الخميس، 16 مايو 2013

The Battle Song of St. Trinians - updated


After watching one of the original St. Trinians movies I could NOT get the theme song out of my head, and thought perhaps if I post it here and someone else will listen to it, it might jump into your head and out of mine.
Maidens of St Trinian's, gird your armour on.
Grab the nearest weapon; never mind which one.
The battle's to the strongest; might is always right.
Trample on the weakest; glory in their plight.
St Trinian's! St Trinian's! Our battle cry.
St Trinian's! St Trinian's! Will never die.
Stride towards your fortune boldly on your way,
Never once forgetting there's one born every day.
Let our motto be broadcast: "get your blow in first!"
She who draws the sword last always comes off worst.
Reposted from 2010 to commemorate the recent death of Ronald Searle, who created the iconic illustrations of St. Trinian's.

The first two or three films from the 1950s and 60s, starring Alastair Sim, Joyce Grenfell, and George Cole, were memorable components of my childhood cinema education (the later remakes were eminently forgettable). Cartoon via Fictions.  Ronald Searle tribute blog here.

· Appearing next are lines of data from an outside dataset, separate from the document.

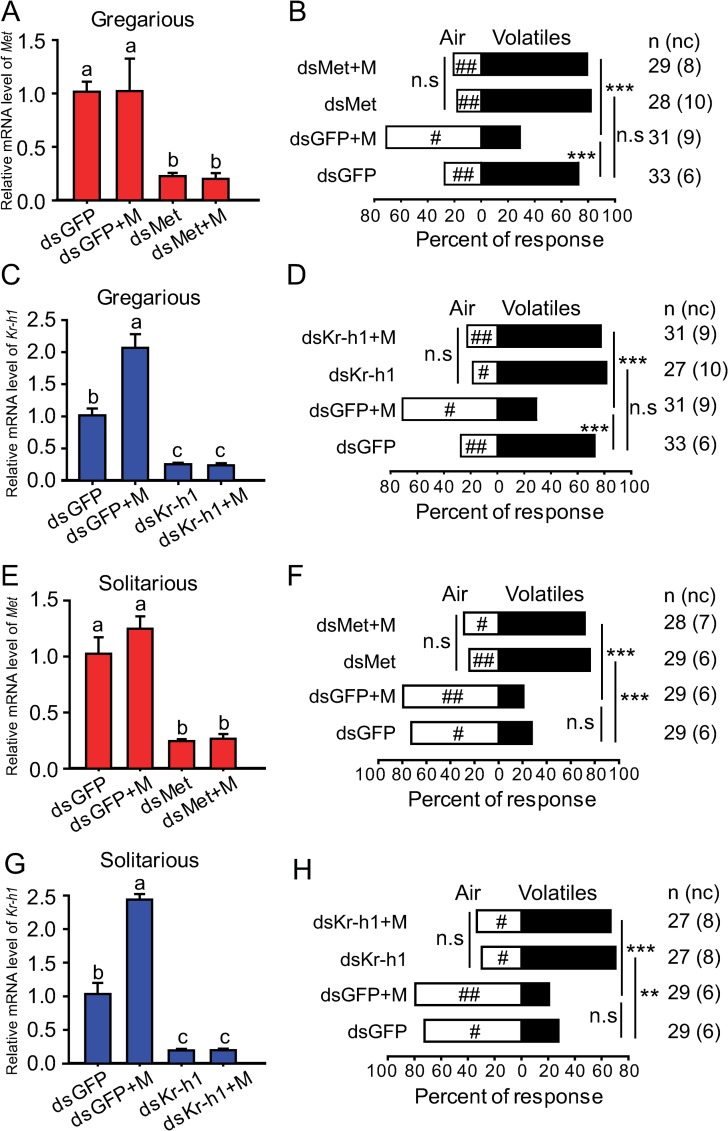
Effects of Met or Kr-h1 RNAi on antennal gene expression and choice behavior in gregarious and solitarious nymphs.(A and B) Relative mRNA level of Met gene and choice behavior after injection of dsGFP or dsMet or rescued by methoprene in gregarious nymphs. (C and D) Relative mRNA level of Kr-h1 gene and choice behavior after injection of dsGFP or dsKr-h1 or rescued by methoprene in gregarious nymphs. (E and F) Relative mRNA level of Met gene and choice behavior after injection of dsGFP or dsMet or rescued by methoprene in solitarious nymphs. (G and H) Relative mRNA level of Kr-h1 gene and choice behavior after injection of dsGFP or dsKr-h1 or rescued by methoprene in solitarious nymphs.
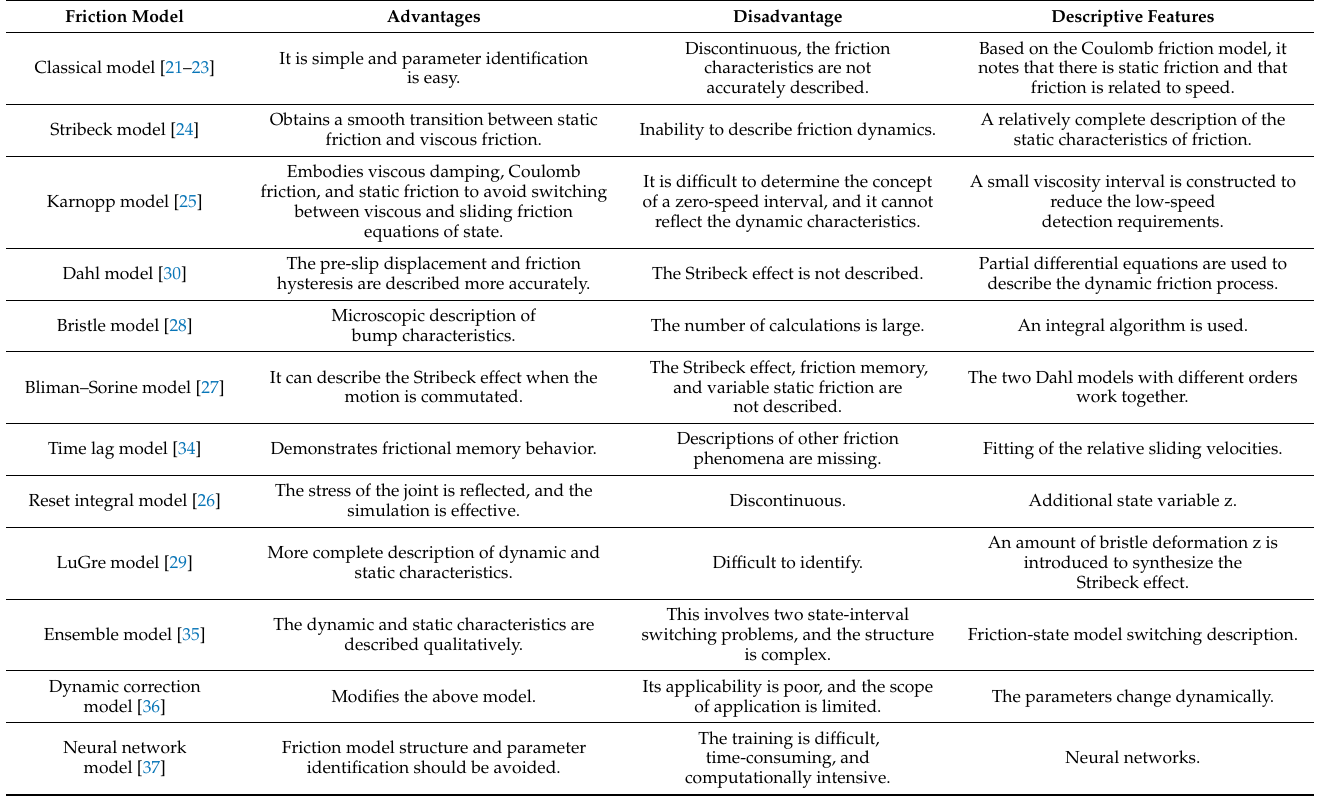
Table 1. Friction model and its description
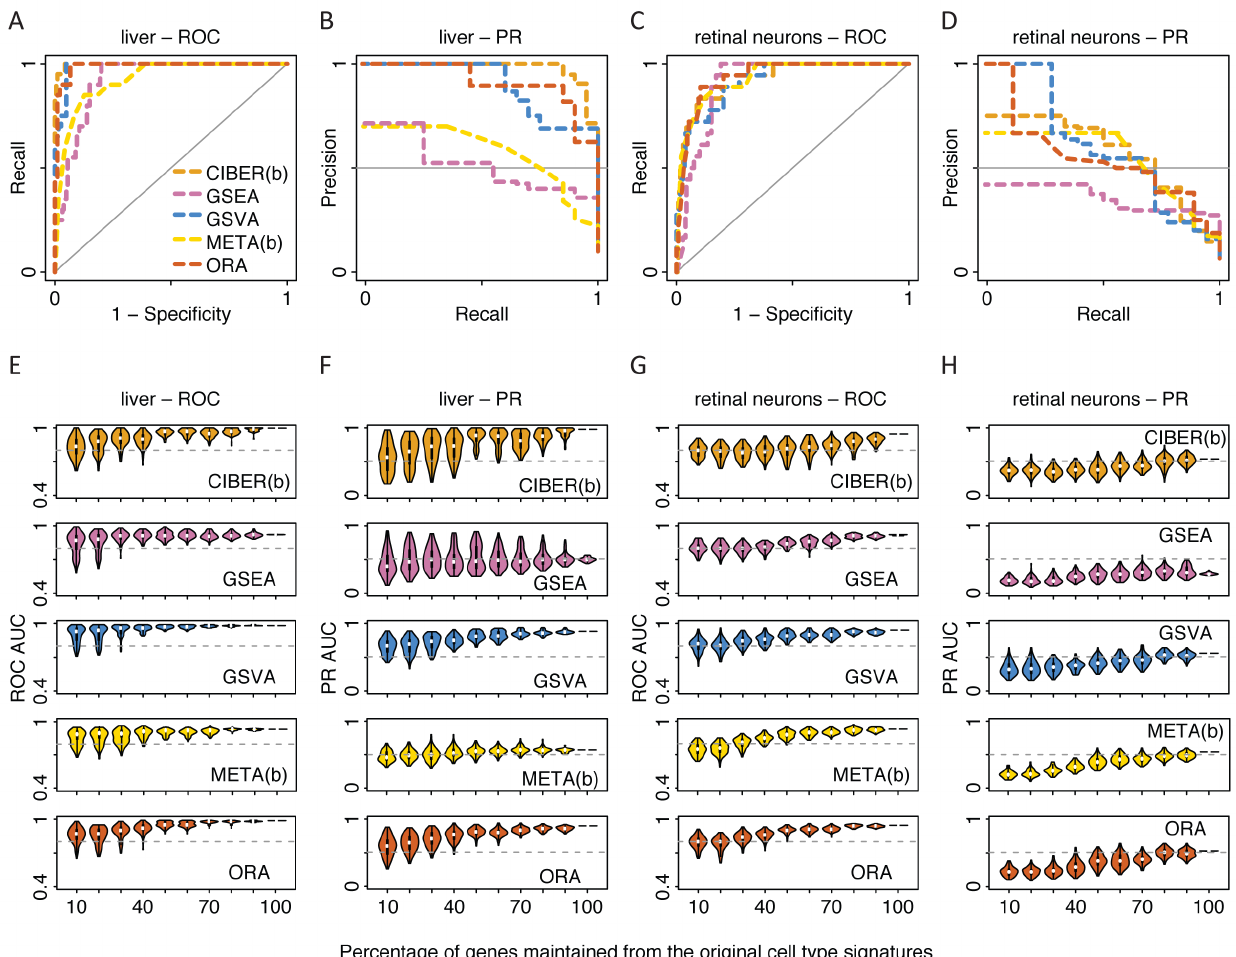
Figure 2. Performance and robustness analysis of cell type prediction methods using liver and retinal neuron scRNA-seq data. Receiver operating characteristic (ROC) and precision-recall (PR) curve analyses of five automated cell type prediction methods: CIBERSORT (CIBER(b)), GSEA, GSVA, METANEIGHBOR (META(b)) and ORA (Table 2) using a human liver scRNA-seq dataset to compute ROC curve analysis ( A ) and PR curve analysis ( B ); using a mouse retinal neuron scRNA-seq dataset to compute ROC curve analysis ( C ) and PR curve analysis ( D ). The cell type gene expression signatures used for ROC and PR curve analyses for panels A to D were randomly subsampled 1,000 times, keeping 10 to 100% of genes from the original signatures each time. Automated cell type prediction was repeated for each subsample, and violin plots representing the distribution of resulting ROC AUCs and PR AUCs are shown for analyses using human liver cells to compute ROC AUC robustness ( E ) and PR AUC robustness ( F ), and using mouse retinal neurons to compute ROC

Addendum:  Reblogged from 2012 because of a report in The Telegraph that the school which served as the inspiration for St. Trinian's will now be admitting... boys.
From 2014, they will be allowed at Perse Girls' junior school, part of the Stephen Perse Foundation - a group of independent schools in Cambridge...
The new system will see girls and boys aged 10 to 16 taught alongside each other in creative subjects and sports but separately in other lessons. They will however, also share facilities such as libraries and eating areas.
Tricia Kelleher, principal of the foundation, said this would allow the school to "remain true to its single sex roots" while at the same time, embracing the "best of all worlds".
She said the move was in response to requests from parents and would go some of the way to redressing the deficit of places for boys in Cambridge schools, adding it was not fair that girls "should have all the fun"...

Mr Searle, a sketch artist for the Cambridge Daily News, now the Cambridge News, said that as a teenager attending Boys' Central School in Cambridge, he would see the girls on the way home from school. 

In a letter to the school he said Perse Girls was a "positive source of inspiration" and added: "But I hope the school won't hold that against me, so many years after the crime." 
I don't dare play the video this morning, or else I'll have an earworm all day.